▶
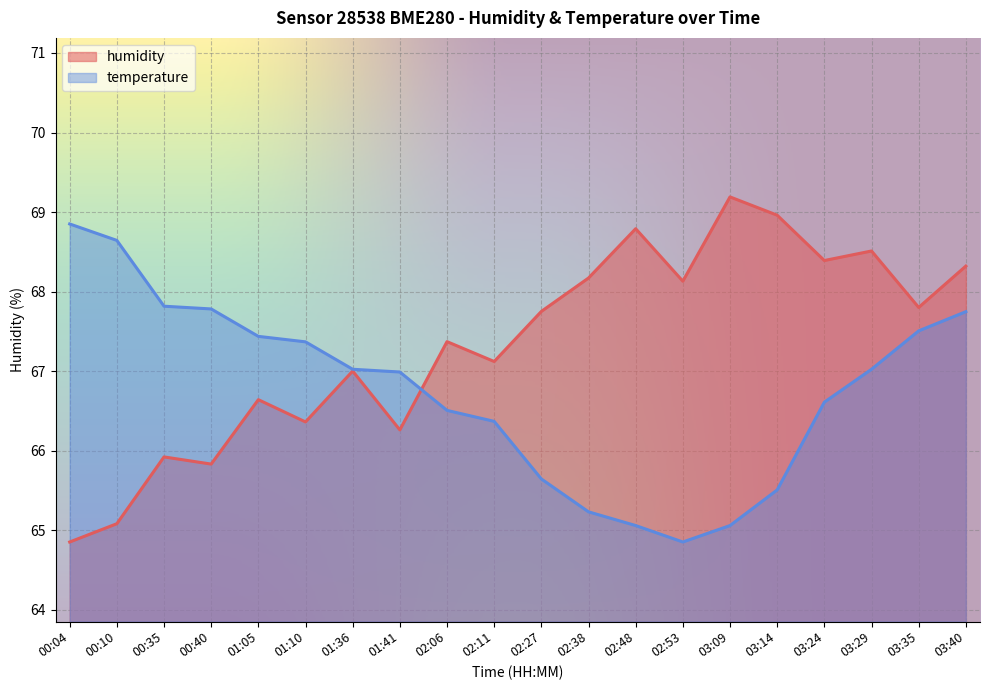

At which label does humidity reach its peak?

03:09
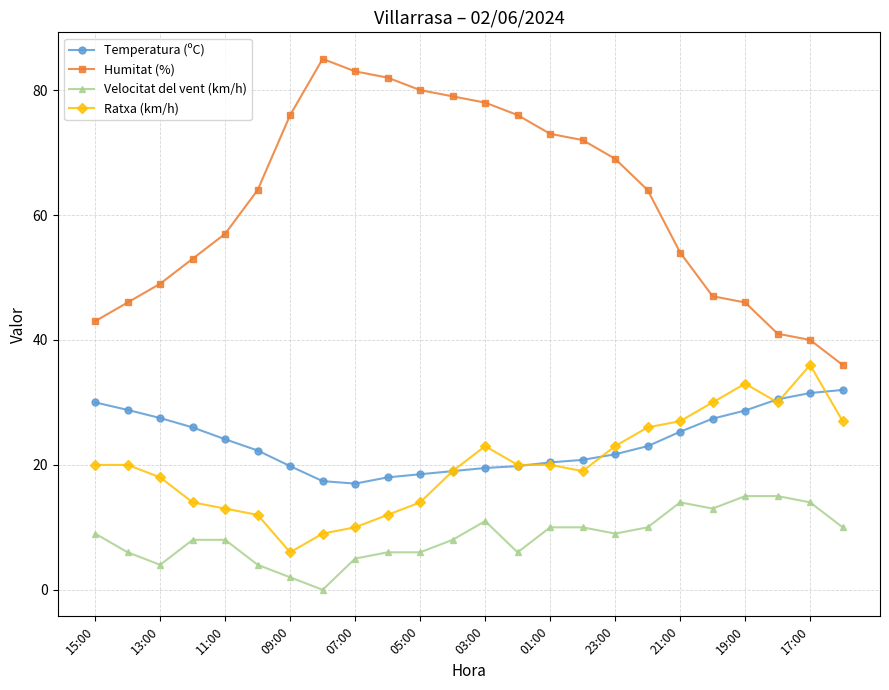

True or false: Velocitat del vent (km/h) and Humitat (%) intersect in this chart.

False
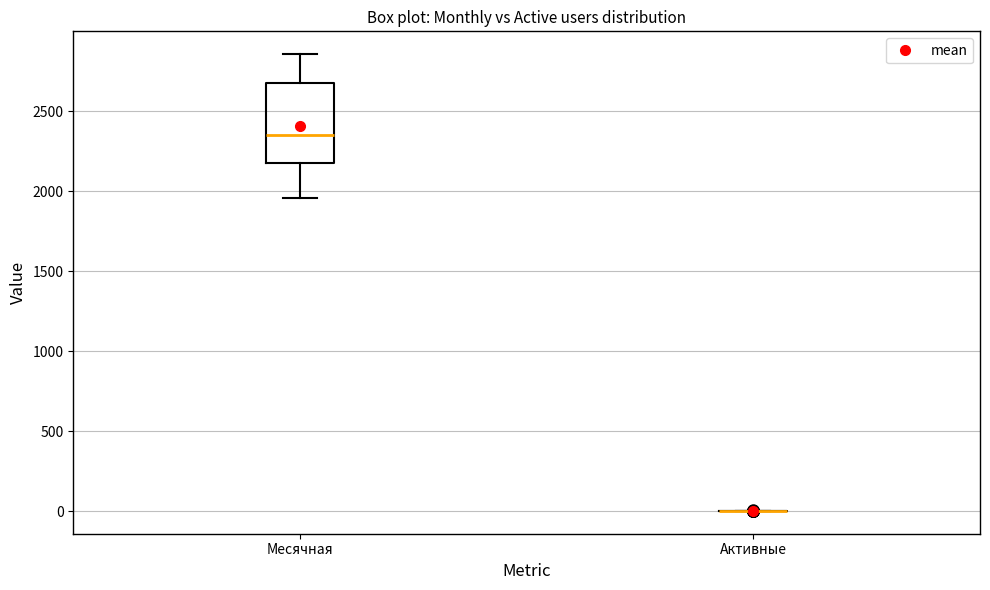

Comparing the boxes themselves (not the whiskers), which one is the tallest?

Месячная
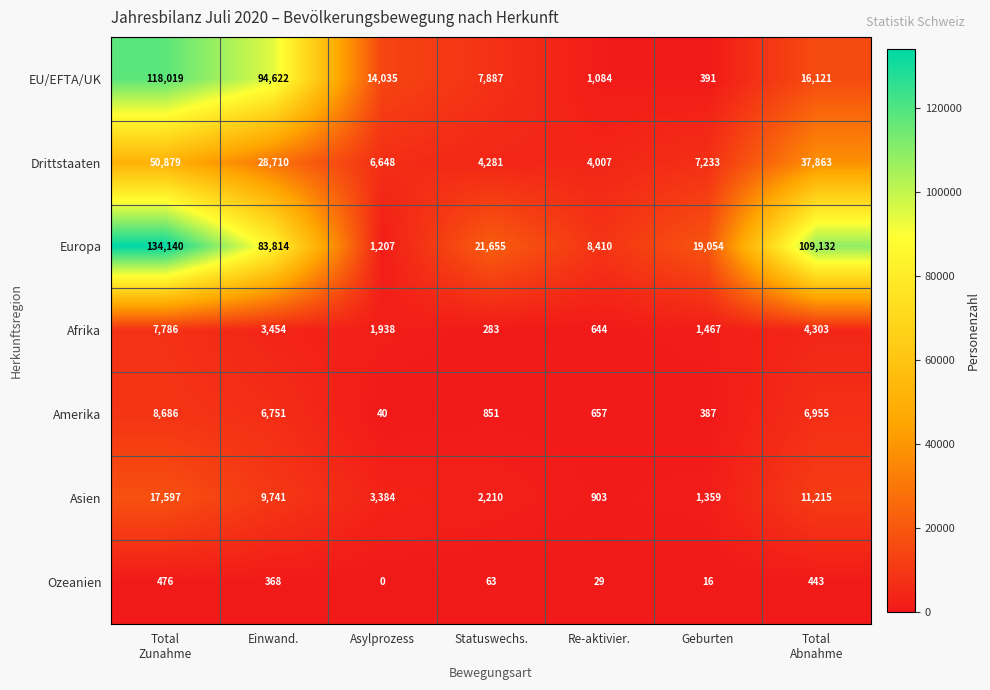

Where is Drittstaaten nearest to the value 27443?

Einwand.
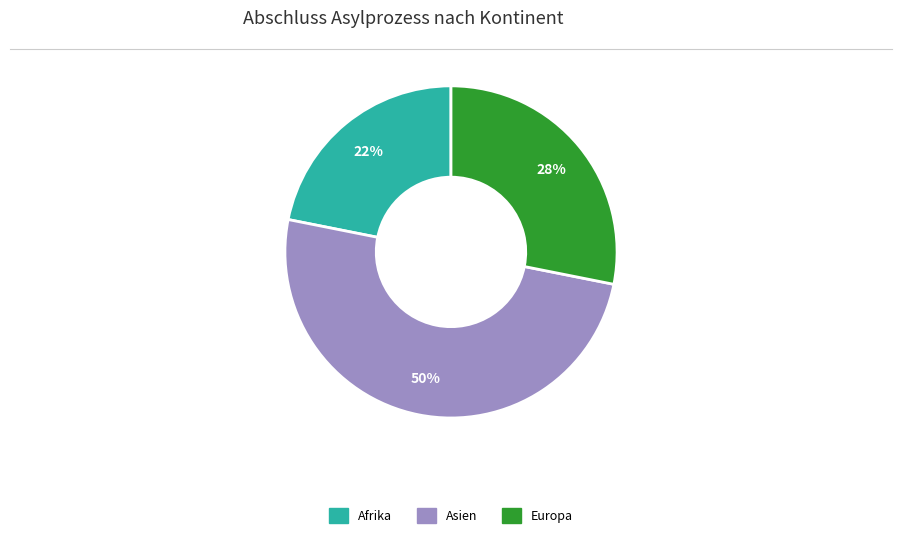

How many slices are in this pie chart?

3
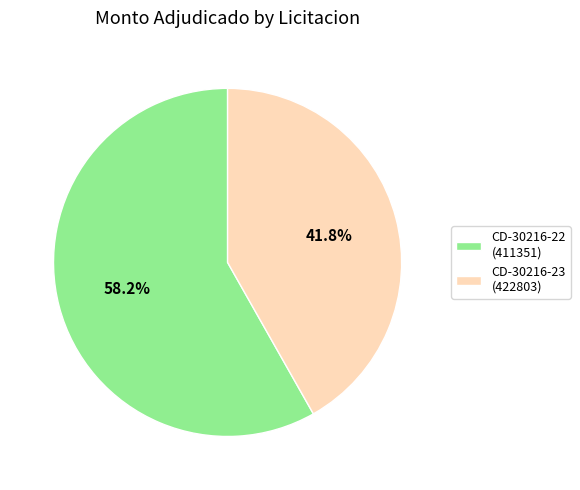

How many segments does this pie chart have?

2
◀
**WHAT IS NEEDED**
Copy every row above word for word, leaving out the pictures.

**RESULT OF THE TASK**
At which label does humidity reach its peak?

03:09

True or false: Velocitat del vent (km/h) and Humitat (%) intersect in this chart.

False

Comparing the boxes themselves (not the whiskers), which one is the tallest?

Месячная

Where is Drittstaaten nearest to the value 27443?

Einwand.

How many slices are in this pie chart?

3

How many segments does this pie chart have?

2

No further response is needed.